“Crianças abandonadas têm cérebros mais pequenos e perdem massa cinzenta para sempre”

30-04-2018

O cérebro das crianças abandonadas perde massa cinzenta para sempre, comprometendo o seu futuro. Pais que pressionam demais os filhos também causam problemas. Charles Nelson, neurocientista, explica.

Charles Nelson é professor de pediatria na Universidade de Harvard e durante anos estudou o desenvolvimento do cérebro de crianças sujeitas a condições extremas, como o abandono e os maus tratos. 

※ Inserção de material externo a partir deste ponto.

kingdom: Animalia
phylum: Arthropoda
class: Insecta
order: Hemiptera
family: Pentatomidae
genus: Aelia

As conclusões a que chegou são surpreendentes. Estas crianças, quando não são retiradas desses ambientes num curto espaço de tempo - até aos dois anos - sofrem danos irreversíveis no cérebro. Perdem massa cinzenta e o seu Quociente de Inteligência não ultrapassará os 60/70.

Ficar numa instituição também não é uma boa solução. Para Charles Nelson não há dúvidas: uma família de um pai, uma mãe, dois pais, duas mães ou um pai e uma mãe é sempre melhor do que uma instituição, por melhor que essa instituição seja.

Mas e nas famílias "normais"? Podemos estimular o cérebro de uma criança para que ele se desenvolva mais? E até que ponto é que puxar demasiado pelos filhos pode ser prejudicial?

Charles Nelson esteve em Portugal para participar na conferência Love Synapses, organizada pela Fundação Brazelton/ Gomes Pedro e o Observador falou com ele.

- Qual é o objecto do seu estudo?

Estudo o desenvolvimento do cérebro em bebés e crianças e o que lhes acontece quando passam por coisas más. Durante 15 anos estudei bebés, que hoje são adolescentes, que foram abandonados em crianças e tiveram de ser criados em instituições públicas, em orfanatos. Estudei crianças de um bairro de lata no Bangladesh, que são expostas a todo o tipo de coisas horríveis. Estudei crianças no Brasil que crescem em bairros com elevados níveis de violência. Estudo coisas terríveis.

- E que a que conclusões chegou?

A conclusão não surpreendente é que as más experiências, que acontecem cedo na vida das crianças, podem ter um impacto no desenvolvimento. Depois, durante o que chamamos de período crítico, o cérebro precisa de experiências que ocorram em alturas específicas para que se consiga desenvolver de forma normal. Quando se falham essas janelas temporais, o desenvolvimento da criança atrasa­-se. Para uma criança aprender a falar, tem que ouvir uma linguagem numa determinada altura. Se quiser que ela desenvolva a visão, tem que ser exposta ao mundo visual. A parte surpreendente é o quão regulados são estes períodos temporais. É fácil falhar uma oportunidade.

- Não há tempo para esperar...

Vamos usar os Estados Unidos como exemplo. As crianças que crescem num lar onde são sujeitas a maus tratos, onde os pais lhes batem ou as negligenciam, o que muitas vezes acontece é que os casos não chegam ao conhecimento das autoridades ou, quando chegam, demora-­se muito tempo até retirar a criança desse lar. Nessa altura, o desenvolvimento do cérebro já foi, possivelmente, alterado permanentemente. Essas são algumas das conclusões. Ao outro problema chamamos de "resgatar o período crítico". Por exemplo, vejo que os seus olhos são perfeitamente alinhados, mas quando vemos bebés com os olhos tortos ou com os olhos a deambularem no campo de visão, esses problemas têm que ser tratados durante os primeiros dois anos de vida. De outro modo, ficarão com problemas permanentes na visão.